■ **WHAT YOU HAVE TO DO**
Below are some records; quote exactly the lines from the one that contains "(552, 343) none" through the one that contains "(252, 195) none", inclusive, and no others.

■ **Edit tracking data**
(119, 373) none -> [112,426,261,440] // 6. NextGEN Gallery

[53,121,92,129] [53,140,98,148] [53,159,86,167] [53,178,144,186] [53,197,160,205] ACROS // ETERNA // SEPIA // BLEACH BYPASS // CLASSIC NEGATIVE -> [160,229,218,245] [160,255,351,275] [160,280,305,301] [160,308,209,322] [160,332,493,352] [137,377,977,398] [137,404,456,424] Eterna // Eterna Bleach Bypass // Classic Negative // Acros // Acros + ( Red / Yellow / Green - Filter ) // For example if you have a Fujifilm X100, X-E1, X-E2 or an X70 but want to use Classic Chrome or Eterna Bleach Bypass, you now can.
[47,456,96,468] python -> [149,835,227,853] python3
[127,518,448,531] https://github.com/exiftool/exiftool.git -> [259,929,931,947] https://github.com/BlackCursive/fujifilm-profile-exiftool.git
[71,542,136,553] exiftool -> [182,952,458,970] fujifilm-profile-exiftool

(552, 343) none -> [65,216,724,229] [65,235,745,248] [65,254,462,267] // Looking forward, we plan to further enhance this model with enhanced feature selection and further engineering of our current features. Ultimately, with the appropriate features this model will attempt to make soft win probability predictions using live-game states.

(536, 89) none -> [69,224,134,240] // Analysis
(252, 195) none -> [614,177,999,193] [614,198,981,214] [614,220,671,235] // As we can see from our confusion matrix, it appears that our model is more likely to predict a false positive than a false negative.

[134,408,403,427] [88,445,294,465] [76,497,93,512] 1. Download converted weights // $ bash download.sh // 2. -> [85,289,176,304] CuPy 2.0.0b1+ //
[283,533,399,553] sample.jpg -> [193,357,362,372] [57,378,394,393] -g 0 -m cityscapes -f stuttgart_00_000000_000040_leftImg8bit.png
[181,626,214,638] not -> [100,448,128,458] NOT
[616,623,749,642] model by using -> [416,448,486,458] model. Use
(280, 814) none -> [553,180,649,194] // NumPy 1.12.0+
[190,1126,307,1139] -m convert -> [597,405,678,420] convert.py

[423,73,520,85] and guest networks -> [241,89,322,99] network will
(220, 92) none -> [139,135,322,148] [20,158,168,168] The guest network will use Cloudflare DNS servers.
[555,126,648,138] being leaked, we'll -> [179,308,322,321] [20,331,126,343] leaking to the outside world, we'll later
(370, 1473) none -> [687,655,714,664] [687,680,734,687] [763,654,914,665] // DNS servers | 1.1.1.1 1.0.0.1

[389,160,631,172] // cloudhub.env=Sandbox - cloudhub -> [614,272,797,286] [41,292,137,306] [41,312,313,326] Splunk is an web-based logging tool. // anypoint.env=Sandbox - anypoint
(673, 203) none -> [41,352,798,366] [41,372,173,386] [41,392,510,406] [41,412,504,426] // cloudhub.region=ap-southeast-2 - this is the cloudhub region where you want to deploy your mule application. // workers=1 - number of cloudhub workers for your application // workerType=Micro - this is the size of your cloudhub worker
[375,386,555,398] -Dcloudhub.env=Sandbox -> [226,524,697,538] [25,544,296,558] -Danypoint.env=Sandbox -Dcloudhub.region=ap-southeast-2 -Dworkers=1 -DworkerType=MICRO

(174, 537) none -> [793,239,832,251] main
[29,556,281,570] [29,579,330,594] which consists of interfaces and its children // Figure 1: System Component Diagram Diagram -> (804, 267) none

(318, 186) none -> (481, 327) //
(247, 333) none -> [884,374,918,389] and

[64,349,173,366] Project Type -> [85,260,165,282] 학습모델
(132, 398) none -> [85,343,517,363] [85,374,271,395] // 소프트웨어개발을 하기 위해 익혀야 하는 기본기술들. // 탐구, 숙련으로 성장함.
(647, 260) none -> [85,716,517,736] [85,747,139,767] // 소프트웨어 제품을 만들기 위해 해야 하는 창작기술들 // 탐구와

■ **ANSWER TO THIS TASK**
(552, 343) none -> [65,216,724,229] [65,235,745,248] [65,254,462,267] // Looking forward, we plan to further enhance this model with enhanced feature selection and further engineering of our current features. Ultimately, with the appropriate features this model will attempt to make soft win probability predictions using live-game states.

(536, 89) none -> [69,224,134,240] // Analysis
(252, 195) none -> [614,177,999,193] [614,198,981,214] [614,220,671,235] // As we can see from our confusion matrix, it appears that our model is more likely to predict a false positive than a false negative.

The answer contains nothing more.